> Your task
Only the records, exactly as written, belong in the answer; pictures do not.

> Data shown

:::

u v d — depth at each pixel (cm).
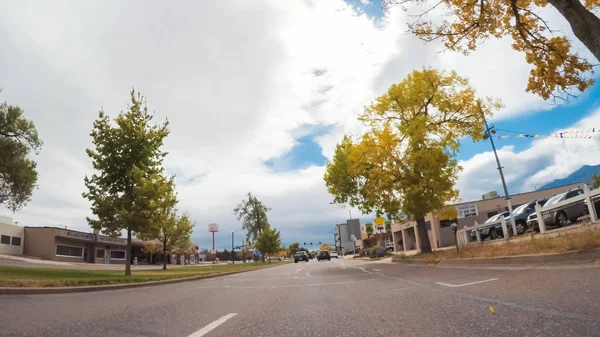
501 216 2461
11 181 2517
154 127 2256
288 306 653
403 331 390
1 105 2480
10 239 4303
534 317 396
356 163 2588
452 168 2480
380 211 2731
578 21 753
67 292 1088
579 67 1009
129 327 488
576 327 339
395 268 1773
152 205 2045
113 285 1267
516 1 981
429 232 4784
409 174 2409
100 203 2014
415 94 2552
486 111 2586
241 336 413
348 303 643
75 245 5000
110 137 2111
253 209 7762
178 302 783
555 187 4225
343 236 12112
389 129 2612
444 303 552
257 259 10794
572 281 628
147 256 7019
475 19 1005
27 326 507
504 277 826
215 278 1920
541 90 1083
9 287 994
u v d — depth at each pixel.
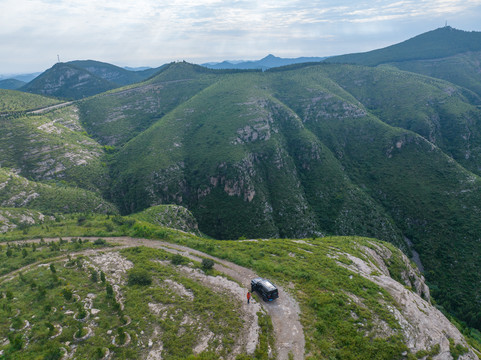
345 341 29.03
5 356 25.47
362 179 166.75
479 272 106.62
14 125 140.75
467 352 31.16
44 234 62.78
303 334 29.83
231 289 37.94
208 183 145.50
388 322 32.09
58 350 26.28
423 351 29.09
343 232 135.62
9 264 45.22
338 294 36.81
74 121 185.25
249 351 26.89
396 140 169.88
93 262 45.66
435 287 109.00
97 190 131.75
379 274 46.94
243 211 134.75
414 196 145.75
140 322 30.47
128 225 68.62
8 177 100.75
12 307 32.69
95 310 32.53
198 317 31.66
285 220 135.75
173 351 26.64
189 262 46.09
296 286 39.22
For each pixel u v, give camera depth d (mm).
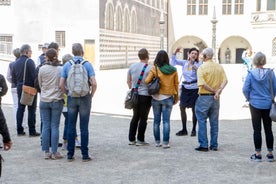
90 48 42750
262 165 8445
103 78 32594
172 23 65812
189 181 7344
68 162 8633
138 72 9867
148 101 10008
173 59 11398
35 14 42844
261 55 8453
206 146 9648
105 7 43844
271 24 53281
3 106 17609
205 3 63875
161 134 11641
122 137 11219
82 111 8492
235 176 7664
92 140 10805
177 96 9914
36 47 43000
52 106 8695
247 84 8500
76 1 42438
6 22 43344
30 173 7828
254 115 8586
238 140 10922
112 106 17750
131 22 52656
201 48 65562
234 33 62469
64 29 42812
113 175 7707
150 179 7457
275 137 11414
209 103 9523
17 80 11000
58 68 8680
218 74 9484
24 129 12352
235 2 62125
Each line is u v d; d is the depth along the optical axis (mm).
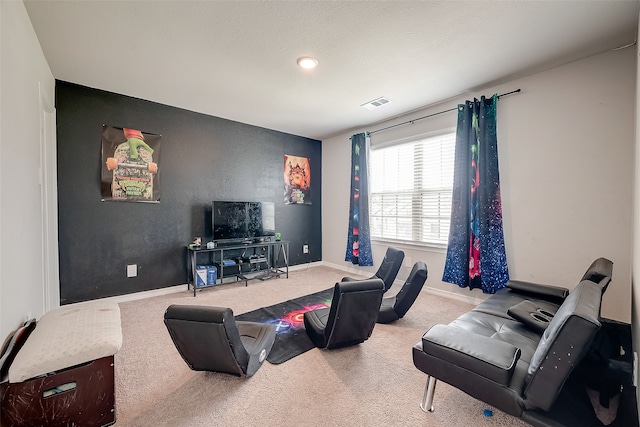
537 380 1173
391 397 1716
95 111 3178
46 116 2787
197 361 1797
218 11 1899
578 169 2604
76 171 3080
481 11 1913
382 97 3404
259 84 3037
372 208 4660
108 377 1477
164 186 3695
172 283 3787
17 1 1683
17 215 1638
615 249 2436
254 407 1623
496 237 3051
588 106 2535
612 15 1948
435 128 3732
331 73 2793
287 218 5066
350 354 2213
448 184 3666
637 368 1396
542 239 2820
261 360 1974
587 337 1071
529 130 2881
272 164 4828
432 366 1501
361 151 4609
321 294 3723
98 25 2031
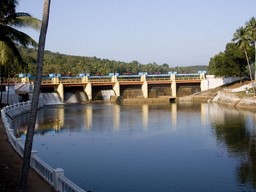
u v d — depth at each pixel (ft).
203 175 95.86
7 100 236.02
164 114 246.68
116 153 123.24
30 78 339.36
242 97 291.79
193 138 150.30
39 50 51.47
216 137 150.61
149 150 127.85
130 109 289.74
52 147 133.80
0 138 107.24
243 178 92.53
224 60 368.89
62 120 215.10
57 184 57.57
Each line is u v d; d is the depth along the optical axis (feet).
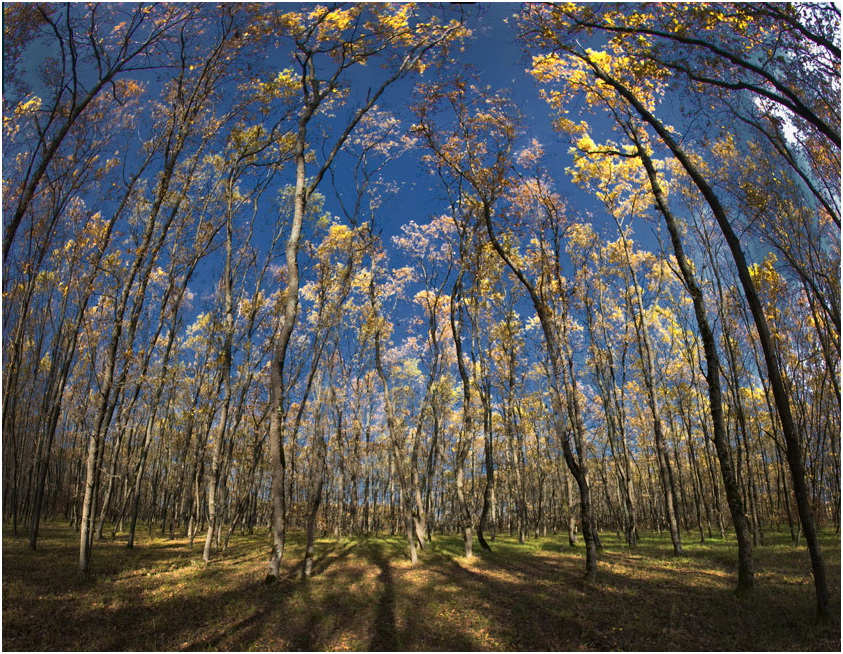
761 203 37.93
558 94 46.65
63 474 106.42
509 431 74.33
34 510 50.78
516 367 75.87
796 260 37.99
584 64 42.98
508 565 45.75
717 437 33.22
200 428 64.80
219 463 49.93
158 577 39.01
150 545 63.46
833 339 40.70
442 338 72.69
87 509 36.55
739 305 55.52
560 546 65.10
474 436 94.12
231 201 53.93
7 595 29.50
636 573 40.73
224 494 84.84
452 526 122.42
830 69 27.94
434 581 37.47
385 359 83.20
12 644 22.40
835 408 59.57
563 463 85.97
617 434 75.82
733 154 39.34
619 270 69.67
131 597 31.22
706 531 92.07
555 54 42.06
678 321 71.92
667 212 38.17
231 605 29.91
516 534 101.30
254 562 48.67
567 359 56.44
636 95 41.19
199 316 72.08
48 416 60.34
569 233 60.39
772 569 40.09
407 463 91.30
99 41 34.37
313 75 46.96
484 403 62.54
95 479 37.58
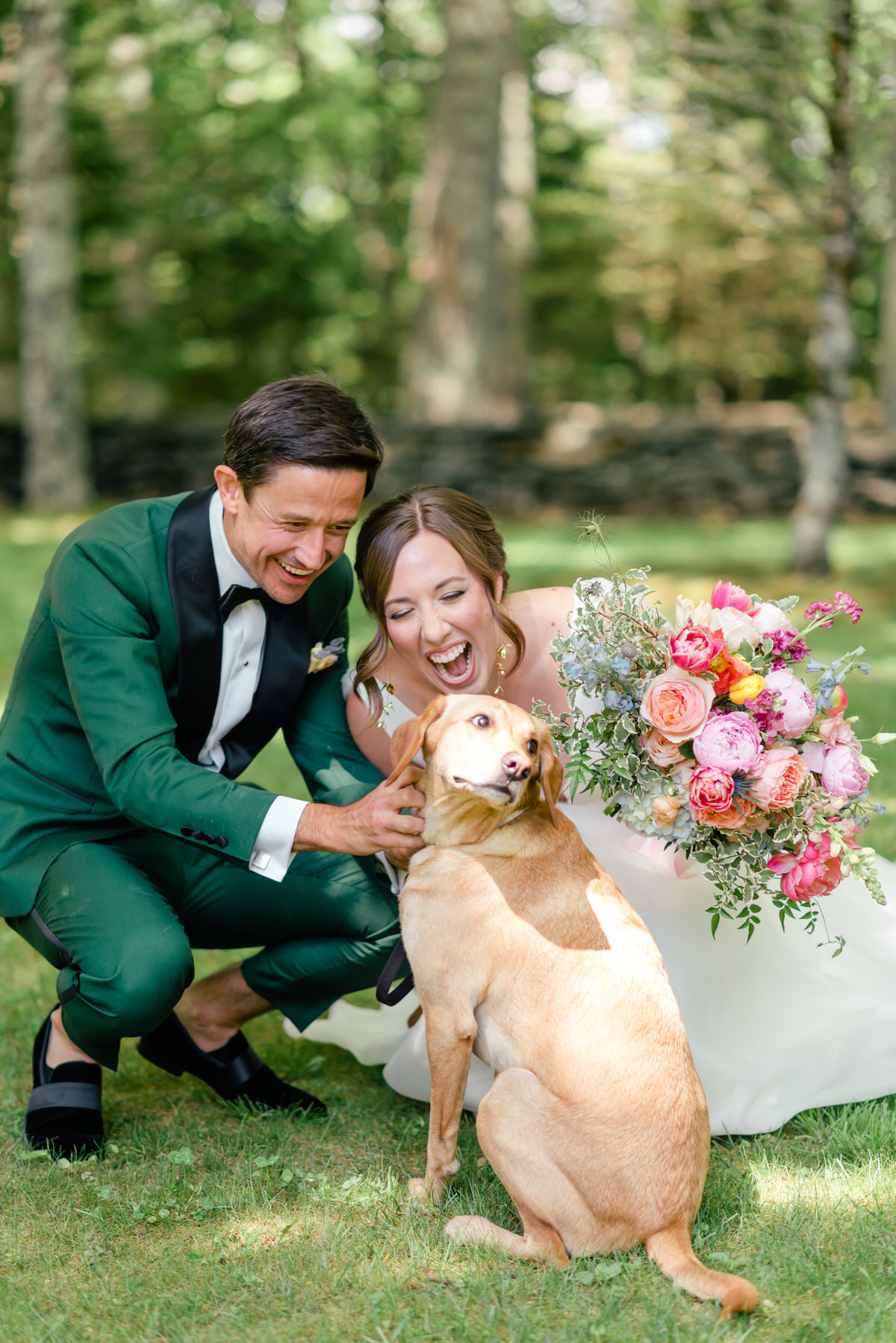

:::

> Answer section
u v d — depth at each pixel (cm).
501 216 2461
11 181 2517
154 127 2256
288 306 653
403 331 390
1 105 2480
10 239 4303
534 317 396
356 163 2588
452 168 2480
380 211 2731
578 21 753
67 292 1088
579 67 1009
129 327 488
576 327 339
395 268 1773
152 205 2045
113 285 1267
516 1 981
429 232 4784
409 174 2409
100 203 2014
415 94 2552
486 111 2586
241 336 413
348 303 643
75 245 5000
110 137 2111
253 209 7762
178 302 783
555 187 4225
343 236 12112
389 129 2612
444 303 552
257 259 10794
572 281 628
147 256 7019
475 19 1005
27 326 507
504 277 826
215 278 1920
541 90 1083
9 287 994
u v d — depth at each pixel.
345 341 29.03
5 356 25.47
362 179 166.75
479 272 106.62
14 125 140.75
467 352 31.16
44 234 62.78
303 334 29.83
231 289 37.94
208 183 145.50
388 322 32.09
58 350 26.28
423 351 29.09
343 232 135.62
9 264 45.22
338 294 36.81
74 121 185.25
249 351 26.89
396 140 169.88
93 262 45.66
435 287 109.00
97 190 131.75
379 274 46.94
243 211 134.75
414 196 145.75
140 322 30.47
128 225 68.62
8 177 100.75
12 307 32.69
95 310 32.53
198 317 31.66
285 220 135.75
173 351 26.64
189 262 46.09
296 286 39.22
For each pixel u v, give camera depth d (mm).
90 48 42750
262 165 8445
103 78 32594
172 23 65812
189 181 7344
68 162 8633
138 72 9867
148 101 10008
173 59 11398
35 14 42844
261 55 8453
206 146 9648
105 7 43844
271 24 53281
3 106 17609
205 3 63875
161 134 11641
122 137 11219
82 111 8492
235 176 7664
92 140 10805
177 96 9914
36 47 43000
52 106 8695
247 84 8500
76 1 42438
6 22 43344
30 173 7828
254 115 8586
238 140 10922
112 106 17750
131 22 52656
201 48 65562
234 33 62469
64 29 42812
113 175 7707
150 179 7457
275 137 11414
209 103 9523
17 80 11000
58 68 8680
218 74 9484
24 129 12352
235 2 62125
Each line is u v d; d is the depth along the optical axis (mm).
537 380 1173
391 397 1716
95 111 3178
46 116 2787
197 361 1797
218 11 1899
578 169 2604
76 171 3080
481 11 1913
382 97 3404
259 84 3037
372 208 4660
108 377 1477
164 186 3695
172 283 3787
17 1 1683
17 215 1638
615 249 2436
254 407 1623
496 237 3051
588 106 2535
612 15 1948
435 128 3732
331 73 2793
287 218 5066
350 354 2213
448 184 3666
637 368 1396
542 239 2820
261 360 1974
587 337 1071
529 130 2881
272 164 4828
432 366 1501
361 151 4609
321 294 3723
98 25 2031
u v d — depth at each pixel (ft).
203 175 95.86
7 100 236.02
164 114 246.68
116 153 123.24
30 78 339.36
242 97 291.79
193 138 150.30
39 50 51.47
216 137 150.61
149 150 127.85
130 109 289.74
52 147 133.80
0 138 107.24
243 178 92.53
224 60 368.89
62 120 215.10
57 184 57.57
Each line is u v d; d is the depth along the optical axis (feet).
761 203 37.93
558 94 46.65
63 474 106.42
509 431 74.33
34 510 50.78
516 367 75.87
796 260 37.99
584 64 42.98
508 565 45.75
717 437 33.22
200 428 64.80
219 463 49.93
158 577 39.01
150 545 63.46
833 339 40.70
442 338 72.69
87 509 36.55
739 305 55.52
560 546 65.10
474 436 94.12
231 201 53.93
7 595 29.50
636 573 40.73
224 494 84.84
452 526 122.42
830 69 27.94
434 581 37.47
385 359 83.20
12 644 22.40
835 408 59.57
563 463 85.97
617 434 75.82
733 154 39.34
619 270 69.67
131 597 31.22
706 531 92.07
555 54 42.06
678 321 71.92
667 212 38.17
231 605 29.91
516 534 101.30
254 562 48.67
567 359 56.44
636 95 41.19
199 316 72.08
48 416 60.34
569 233 60.39
772 569 40.09
407 463 91.30
99 41 34.37
313 75 46.96
484 403 62.54
95 479 37.58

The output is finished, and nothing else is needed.